Lumines still sounds great 14 years after its debut, but there isn’t anything current- or next-generation about the visual content. It continues to look fine on a small screen, but on bigger displays, it’s fairly blocky — no pun intended — though admittedly better than it would have been without background remastering.

What you won’t like

HD Rumble that will make your Switch squeal

Years ago, Mizuguchi famously released a PlayStation 2 accessory called the Trance Vibrator to enhance the sensory experience of playing Rez with a powerful vibrating pack. While the original PSP version of Lumines didn’t vibrate, the Switch version of Lumines Remastered includes multiple vibration modes, including one that vibrates in sync with the music and block drops — no easy feat — and one that supposedly vibrates solely with blocks. In an ode to the Trance Vibrator accessory, you can even extend vibration to all currently paired controllers.

Above: You can recreate the PlayStation 2’s famous Rez Trance Vibrator accessory in Lumines Remastered with multiple Switch controllers.

As a huge fan of Tetsuya Mizuguchi’s prior games, this is hard to write, but I found the vibration features in Lumines noisy enough to switch off. My Switch’s HD Rumble motors squealed as they attempted to mimic the beats of certain in-game songs, and other songs didn’t seem to be rumbling at all. Even the “blocks only” mode was persistently noisy in a quiet room, though thankfully not jarring for my hands.

I imported and used the original Trance Vibrator accessory with Rez, so I love that this feature exists. But it’s just not something I can use most of the time — perhaps it would be more enjoyable if there was a vibration strength setting.

On a related note, Enhance could improve the controller experience by letting the Switch’s joysticks move blocks in single-player mode. The game currently mandates the Joy-Con’s arrow buttons for movement.

A fatiguing single-player mode and brutal two-player mode

It’s hard to call a puzzle game fatiguing, especially when you can technically put it down at any time, but Lumines Remastered’s skin unlocking system requires you to keep playing a single game continuously to unlock more music and backgrounds. There’s no restarting midway through the game at a save state, either — when you die, you go all the way back to the beginning. By around level 30, there’s a good chance of dying just because a misplaced block fell way too quickly, and it’s not always fun to go back and do everything again just to get to that point.
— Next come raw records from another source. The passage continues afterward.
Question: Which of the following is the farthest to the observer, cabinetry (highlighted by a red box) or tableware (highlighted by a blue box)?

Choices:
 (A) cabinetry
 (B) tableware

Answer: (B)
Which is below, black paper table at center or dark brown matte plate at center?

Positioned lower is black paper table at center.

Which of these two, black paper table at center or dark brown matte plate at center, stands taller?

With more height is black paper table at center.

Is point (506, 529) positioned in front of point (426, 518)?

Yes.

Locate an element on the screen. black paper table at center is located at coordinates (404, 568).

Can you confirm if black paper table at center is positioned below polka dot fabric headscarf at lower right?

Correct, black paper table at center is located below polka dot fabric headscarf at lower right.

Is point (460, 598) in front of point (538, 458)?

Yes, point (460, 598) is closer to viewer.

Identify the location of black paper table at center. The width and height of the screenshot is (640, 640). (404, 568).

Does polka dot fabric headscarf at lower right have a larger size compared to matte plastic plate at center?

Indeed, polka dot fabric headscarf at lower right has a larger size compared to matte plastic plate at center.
Above: See the red line? That’s player 1’s entire movement area in two-player mode. Making matches with these colors is awful, too.

By comparison with the initially chill single-player game, the two-player mode is unquestionably one of the most brutal I’ve seen in a block-dropping puzzler. The well is initially divided in half, with each player taking one side of the screen, and successful matches give you control over more of the well. Within minutes — perhaps seconds — one person will be so squeezed that moving blocks becomes impossible.
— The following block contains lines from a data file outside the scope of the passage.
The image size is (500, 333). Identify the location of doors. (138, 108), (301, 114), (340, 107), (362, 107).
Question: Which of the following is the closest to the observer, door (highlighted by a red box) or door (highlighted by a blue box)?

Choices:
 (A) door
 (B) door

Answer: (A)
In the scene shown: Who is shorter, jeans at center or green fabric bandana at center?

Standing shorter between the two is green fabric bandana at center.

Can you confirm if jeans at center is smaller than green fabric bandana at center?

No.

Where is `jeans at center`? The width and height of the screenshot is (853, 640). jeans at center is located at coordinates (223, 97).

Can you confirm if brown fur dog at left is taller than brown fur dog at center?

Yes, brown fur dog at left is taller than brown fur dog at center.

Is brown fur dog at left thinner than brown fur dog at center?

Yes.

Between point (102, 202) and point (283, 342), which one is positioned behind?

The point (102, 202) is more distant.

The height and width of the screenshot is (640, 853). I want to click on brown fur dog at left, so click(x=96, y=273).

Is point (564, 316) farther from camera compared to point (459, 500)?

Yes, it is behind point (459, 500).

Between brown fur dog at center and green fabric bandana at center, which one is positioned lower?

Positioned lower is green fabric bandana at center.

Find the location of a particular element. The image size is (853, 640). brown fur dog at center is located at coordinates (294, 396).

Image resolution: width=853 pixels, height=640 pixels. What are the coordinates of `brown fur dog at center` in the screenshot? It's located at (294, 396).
I didn’t find this mode to be particularly fun, and I wish there were more settings to adjust so that it needn’t become crushingly hard so quickly. You can earn some mediocre additional skins here as well, but best of luck getting beyond level five against the computer.

Conclusion

On the spectrum from great to good to okay or bad, Lumines Remastered is closer to “good” than “okay” — a fun but simple puzzler with atypically strong music and uneven graphics. Better as a short play single-player experience than in longer continuous stretches, it’s also more ideally experienced in handheld mode than on a big screen.

Above: Some of the unlockable skins are either amateurish or hard to look at.

Even though you can technically enjoy Lumines at a lower price on mobile devices, their smaller wells actually constrict the gameplay compared with wider console and computer platforms, and their soundtracks aren’t as compelling. If you want the full Lumines experience, this version’s reasonable pricing and interesting features nearly offset its remaining rough edges.

Score: 79/100

Lumines Remastered is available for Nintendo Switch, Sony PlayStation 4, Microsoft Xbox One, and Steam as of June 26. Enhance sent us a Switch code for this review.